Il Diario di Tinton

{2001-06-20}   Day 27 – Arusha, Tanzania

Not too much sleep on the boat. Not really. At 6am we had already arrived, and since we went to bed late, we didn’t really get too much sleep. Leaving the boat was interesting: on the way out I ran into the kids that I hung out with in the VIP lounge, and they helped me out too: they offered me a cup of coffee for 50Tsh on the street by the port, then walked me to the dala-dala and paid the guy 100Tsh to go to Ubungo, where the bus station for Arusha was. At the dala-dala bus stop, a bunch of people approach me, and a cop is there too. I tell him my problem, he talks to the kids, tells me to follow him and as he goes away, he pulls with him the storm of kids trying to convince him to be elected. He is fairly quiet and at last turns around towards me, and says: “This one: follow this guy here”. So I did. And he took me straight to the ticketing office, were they were asking me for 40,000Tsh, but seemed to be happy when I gave them only 20USD. I boarded the bus, it was 7:20am, and the bus left at 9:20am, instead of 8am.

The bus ride was pretty interesting. The most painful part was the beginning sitting for 2 hours in the bus with no air, or very little of it, and heat. But once they got going, things changed a little. It was airier. It was a very long trip though: 580km, 10hours which makes average cruise velocity 58km/h, much faster than the 33km/h of the train.

Towards the end I met Zumbezi, or something like that ( i wrote the name on my hand, so I would not forget, but then before I wrote it down for real, I had to wash my hands with dish washing detergent (in order to eat, I didn’t have soap, they didn’t, so they just gave me the dish detergent, in powder) so it was all gone), who made me get off at a big hotel, came with me, showed me where to change money, hooked my up with a campsite and a TAXI driver, then sneaked a ride with me on it.
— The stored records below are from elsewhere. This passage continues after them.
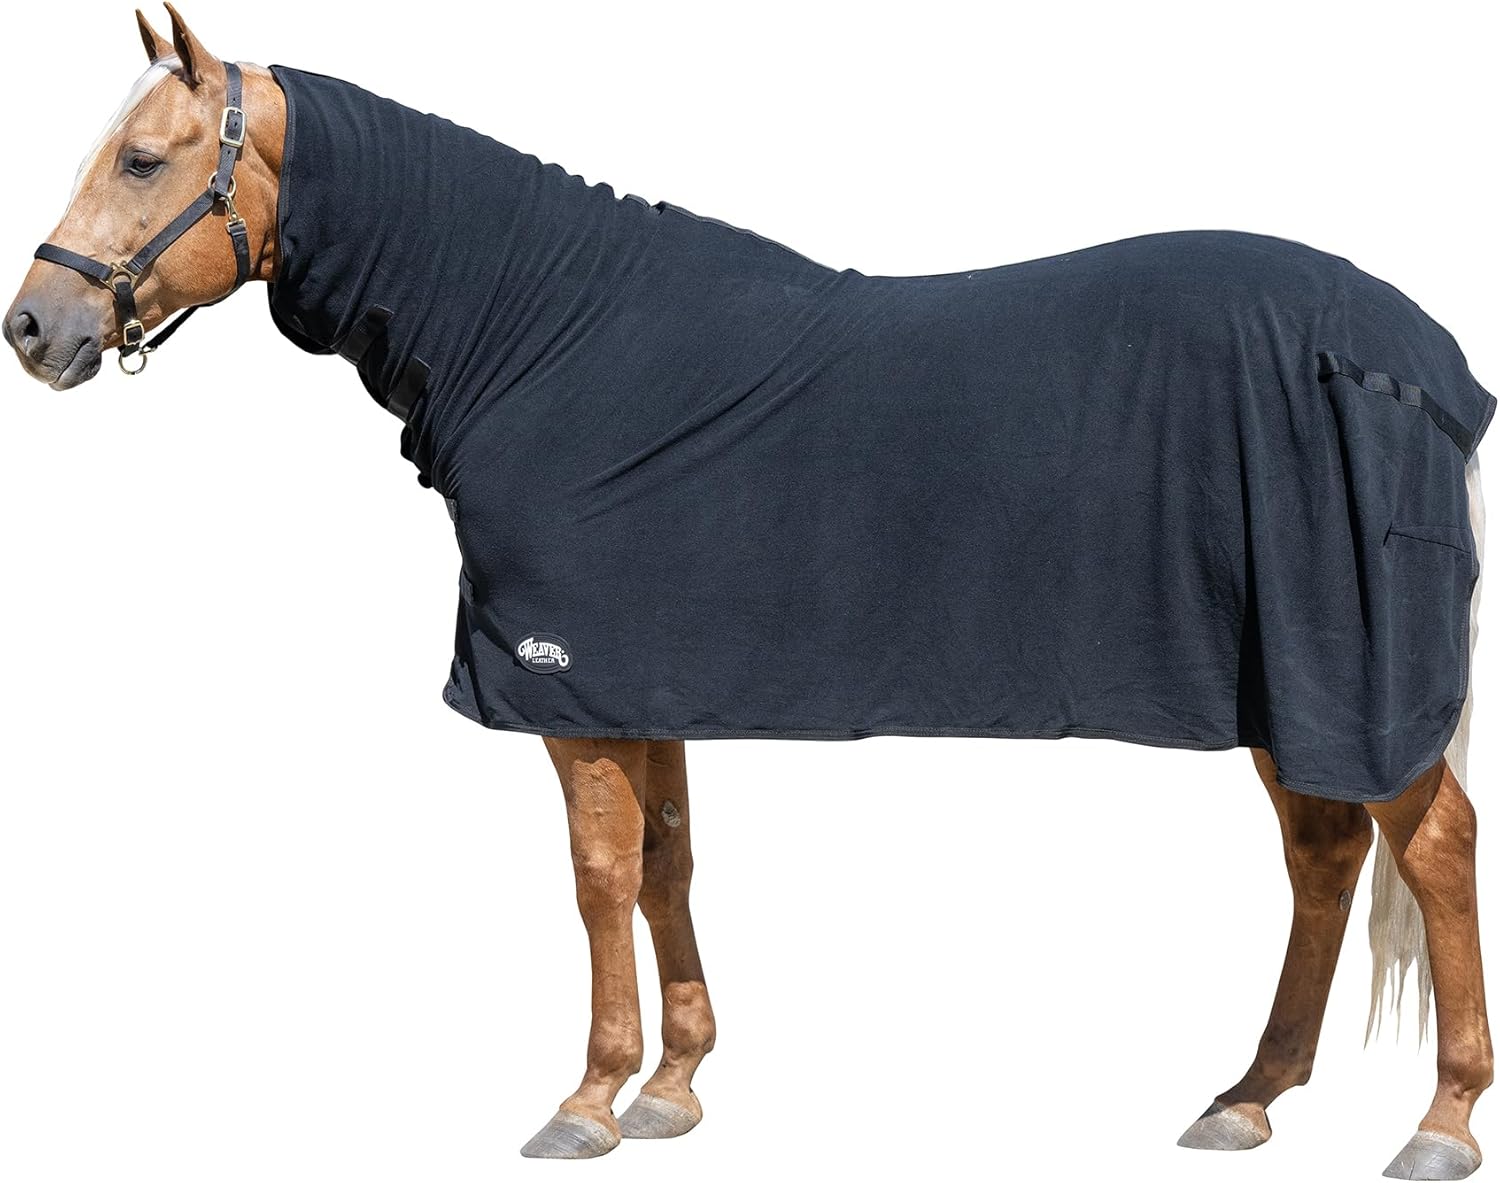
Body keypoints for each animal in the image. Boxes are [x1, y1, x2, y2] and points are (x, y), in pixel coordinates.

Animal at [5, 8, 1493, 1177]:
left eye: (143, 160)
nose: (33, 327)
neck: (547, 340)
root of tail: (1422, 359)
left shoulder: (568, 687)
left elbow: (600, 876)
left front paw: (588, 1098)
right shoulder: (639, 678)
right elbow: (668, 858)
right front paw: (674, 1086)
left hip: (1339, 676)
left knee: (1432, 846)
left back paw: (1439, 1123)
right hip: (1286, 688)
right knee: (1324, 855)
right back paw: (1248, 1096)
And that is how I got where I am now, at the Masai Camp ($3/night). Which opens a whole new Masai world. See, the Masai is a tribe here, one of the only tribes to have maintained their tradition. They are the tribe that people always talk about the one where they circumcise at the age of 12 with a knife and no pain killer, and the boy has to smile during the operation, and they do the same for the woman where they cut off the clitoris, so they don’t want to fuck as much. ‘Cuz what happened was that once the men had to go away for a big fight or hunt, they stayed away a long time, maybe about one year. And when they got back, many wives had children or were pregnant from somebody else. The wives explained that they were doing it just for sex, not to betray the husband. So as a way to stop that, they decided to remove their clitoris.

Then, also, if you are not home, and I am your friend, then I can come into your house, and if your wife is there, I can stick my dagger on the door, put my hat on it, and fuck your wife. If you come home, and see the hat, you have to wait outside, until they are done. And this same tribe lives with cattle and does not farm, but only eats meat and cheese, they dress funny and always have a stick and are very skinny,. They kind of remind me of samurai.. And they remind me too of the American “equivalent”, the Amish people, because the Masai also don’t use technology and like to move from one place to the other and have their dress code.

Then I met a couple of Canadians, who had just climbed the Kilimanjaro

Then I talked to the bartender, Adolf, and then to Joseph, a kid that was working here and sitting at the bar chatting away. then I started talking to Joseph, and it started with politics, then if finally got to Ohm’s law, for some reason as we were trying to calculate or to see how to calculate how to warm up the windshield of a car with a resistance. Then that took us it incandescent light bulbs, and Neon light, then the came back to thermodynamics discussing how you can defrost the windshield also by sing a/c instead of hot air.

Then Adolf hooked me up by asking Isaac for some grass, and Isaac, security Masai guy, gave me 5 rolls of packed stuff. which i promptly put in my hat and on my head. And that night ended pretty much like that. We then went to bed and I slept in my tent.